Una situazione definita “surreale” quella relativa alle nuove disposizioni imposte dalla direzione senza minimamente ascoltare le giuste richieste delle rappresentanze sindacali e relative all’orario di lavoro: un limite massimo di 10 minuti come tempo necessario per la vestizione e la svestizione, ovvero per mettere e togliere gli indumenti da lavoro. “Peccato che il CCNL preveda un tempo massimo di 15 minuti basato anche sulla distanza tra gli spogliatoi e l’unità operativa dove si presta lavoro”, spiegano Fabio Zuglian della Cisl Fp Belluno Treviso, Marta Casarin della Cgil Fp Treviso e Roberto Meneghello della Uil Fpl Belluno Treviso.
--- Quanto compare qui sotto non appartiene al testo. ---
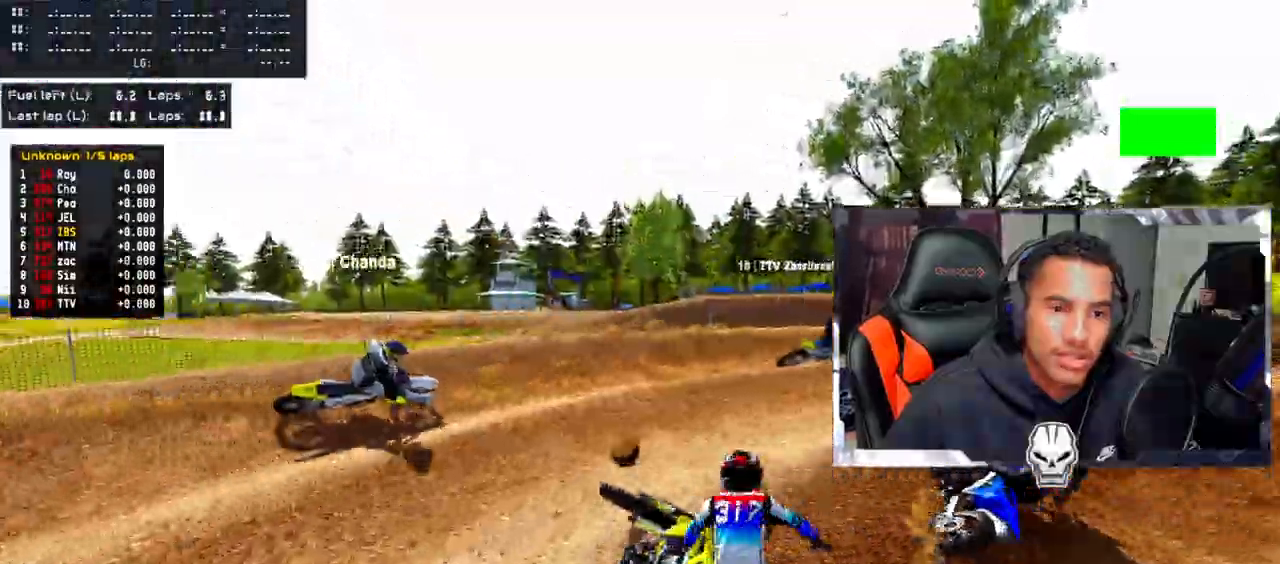
{"buttons": ["SELECT"], "left_stick": "center", "right_stick": "center", "events": [[50, "right_stick", "center"], [433, "SELECT", "down"]]}
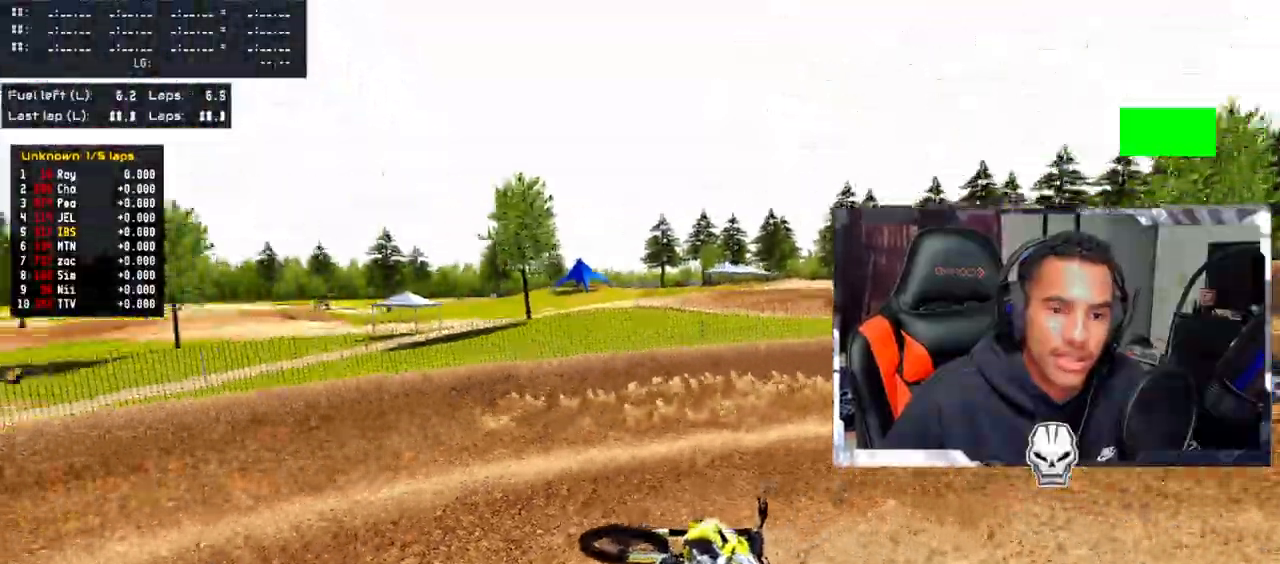
{"buttons": ["R2"], "left_stick": "center", "right_stick": "up-right", "events": [[67, "SELECT", "up"], [350, "TRIANGLE", "down"], [383, "R2", "down"], [417, "TRIANGLE", "up"], [417, "right_stick", "up-right"]]}
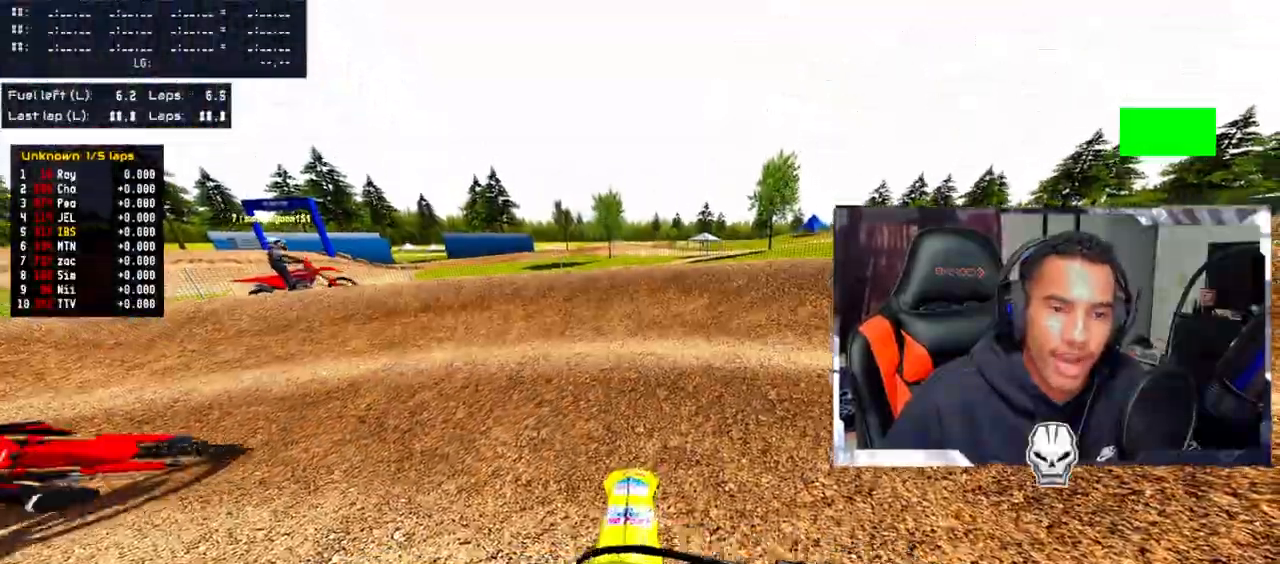
{"buttons": ["R2"], "left_stick": "up-right", "right_stick": "up-right", "events": [[117, "left_stick", "up-right"], [367, "R2", "up"], [450, "R2", "down"]]}
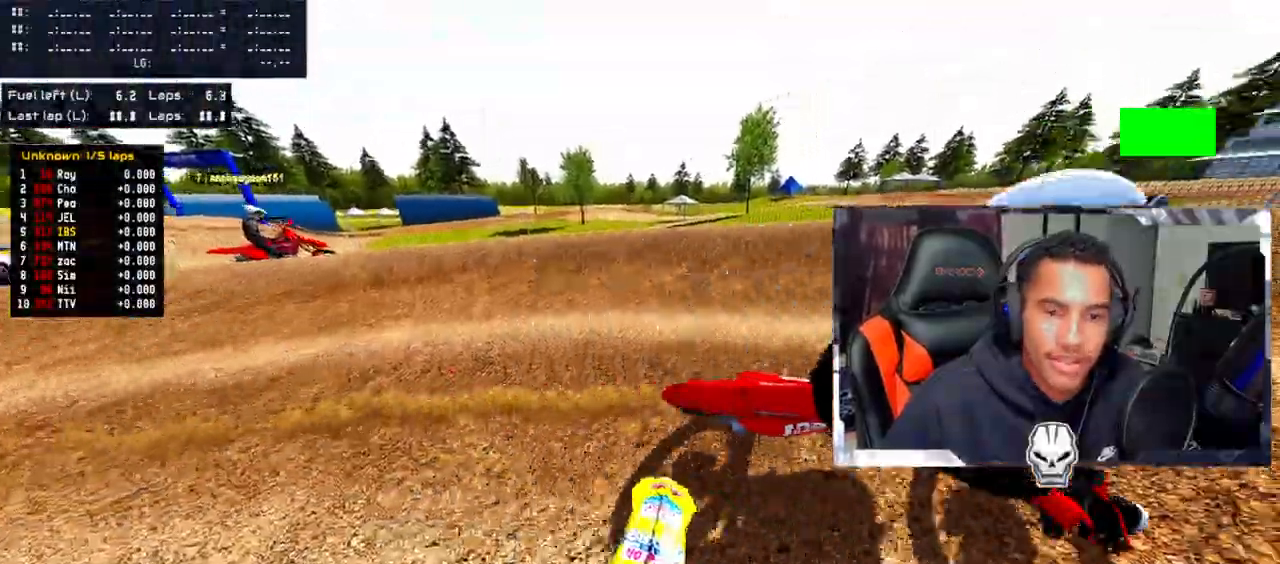
{"buttons": [], "left_stick": "up-right", "right_stick": "up-right", "events": [[133, "R2", "up"], [267, "R2", "down"], [433, "R2", "up"]]}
Inoltre, le disposizioni orarie non tengono conto del tempo necessario per il passaggio delle consegne, con il risultato che a fine turno gli operatori si devono fermare per 10/15 minuti oltre l’orario di lavoro. Stabilita sempre unilateralmente una pausa di 10 minuti per “compensare” - e non pagare - i 10 minuti concessi per la vestizione, pausa che non sempre è fruibile data la natura dell’attività dei dipendenti che operano in una struttura dove dev’essere garantita la continuità assistenziale. Di notte poi la pausa obbligatoria rischia persino di configurarsi come interruzione di servizio di pubblica necessità. “Il risultato - spiegano i sindacalisti - è che non solo i dipendenti lavorano mediamente ogni giorno tra i 15 e i 20 minuti in più senza che sia previsto alcun recupero orario o monetario, ma vengono anche pesantemente sanzionati con provvedimenti disciplinari perché - responsabilmente - non effettuano la pausa con tanto di stimbro del cartellino, perché, soprattutto di notte, significherebbe lasciare soli gli anziani ospiti. In sostanza, la fruizione della pausa non sembra compatibile con l’organizzazione del servizio”.
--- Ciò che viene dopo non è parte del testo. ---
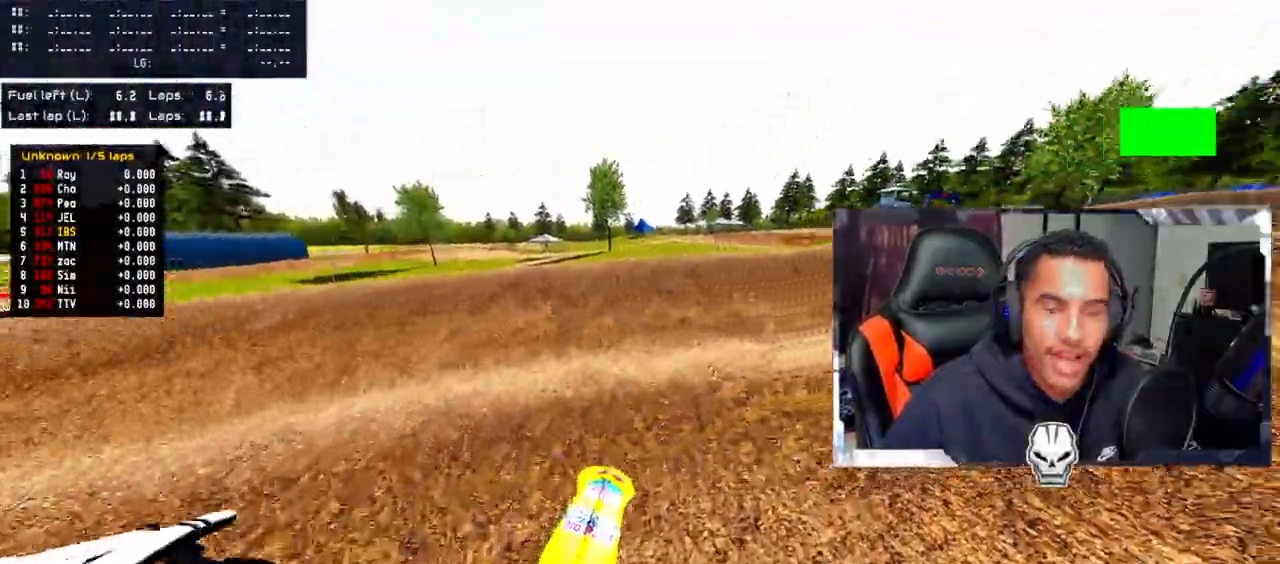
{"buttons": ["R2"], "left_stick": "up-right", "right_stick": "up-right", "events": [[117, "R2", "down"], [300, "R2", "up"], [367, "R2", "down"]]}
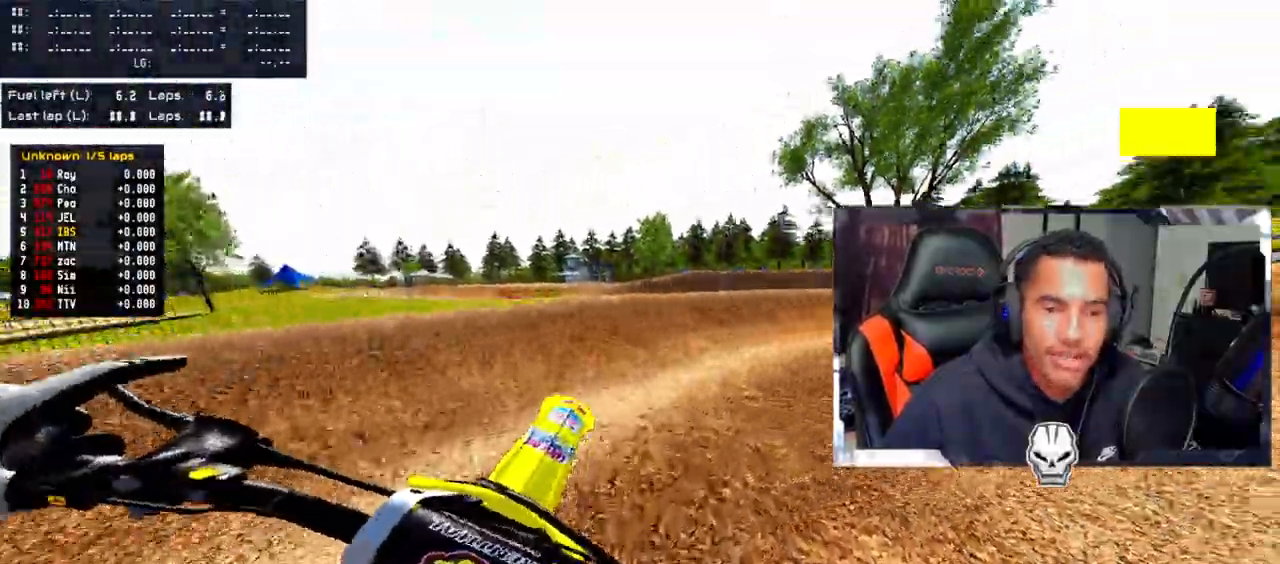
{"buttons": ["R2"], "left_stick": "up-right", "right_stick": "up-right", "events": [[33, "R2", "up"], [233, "R2", "down"]]}
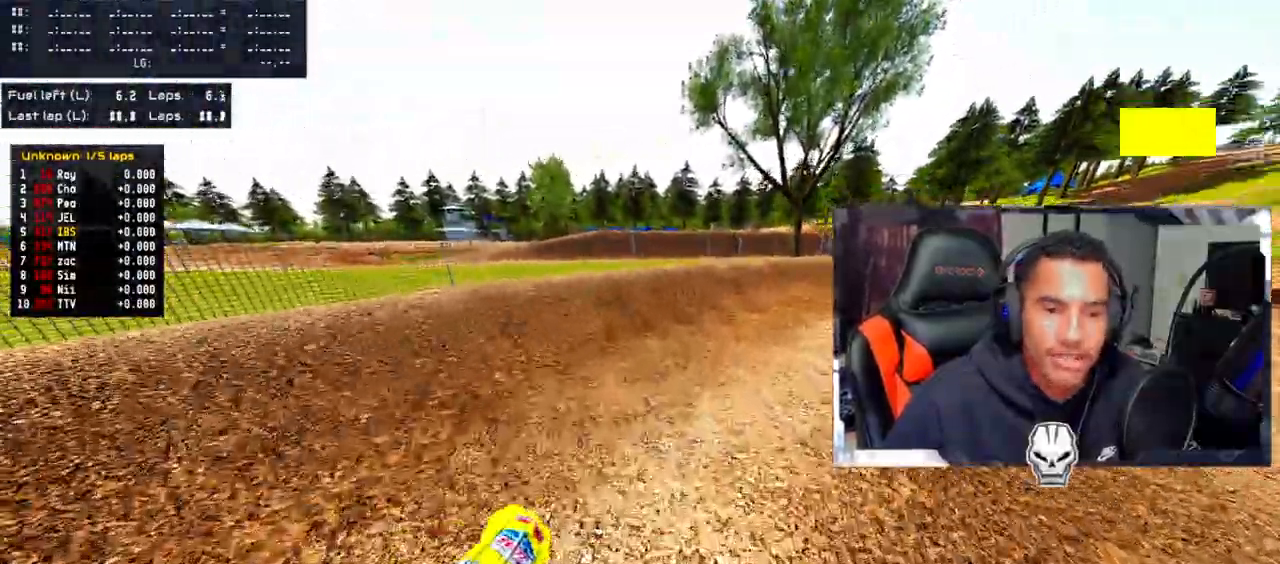
{"buttons": ["R2"], "left_stick": "up-right", "right_stick": "up", "events": [[250, "right_stick", "up"], [383, "CROSS", "down"], [500, "CROSS", "up"]]}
L’Ipab Umberto I è l’unica struttura della provincia ad aver adottato una disposizione che regola in questo modo l’orario di lavoro, compensando i tempi di vestizione con una pausa obbligatoria in modo da non prolungare l’orario di lavoro e quindi aumentare lo stipendio o le ore di permesso. “Va anche detto - proseguono Zuglian, Casarin e Meneghello - che spesso vengono modificati gli orari già comunicati ai dipendenti senza alcun avvertimento né richiesta di disponibilità agli operatori con evidenti disagi”.
Le organizzazioni sindacali la scorsa estate si erano già rivolte al sindaco di Montebelluna e al Consiglio comunale segnalando la “degenerazione” della situazione dell’Ipab, chiedendo un “fattivo intervento allo scopo di ripristinare un clima organizzativo propedeutico al benessere dei dipendenti e degli ospiti”. Ora attendono la convocazione da parte del Prefetto per il tentativo di conciliazione con la direzione. “In un contesto di grande difficoltà delle strutture sanitarie e delle case di riposo, con la grave carenza di personale che si ravvisa ovunque - concludono i sindacalisti - l’atteggiamento della direzione dell’Umberto I è totalmente incomprensibile e inaccettabile. Non a caso, stiamo assistendo alla fuga da parte degli operatori con maggiore esperienza, che da anni regalano quotidianamente all’ente minuti di lavoro aggiuntivo senza mai aver chiesto nulla in cambio, ma ricevendo in risposta sanzioni disciplinari penalizzanti e degradanti”.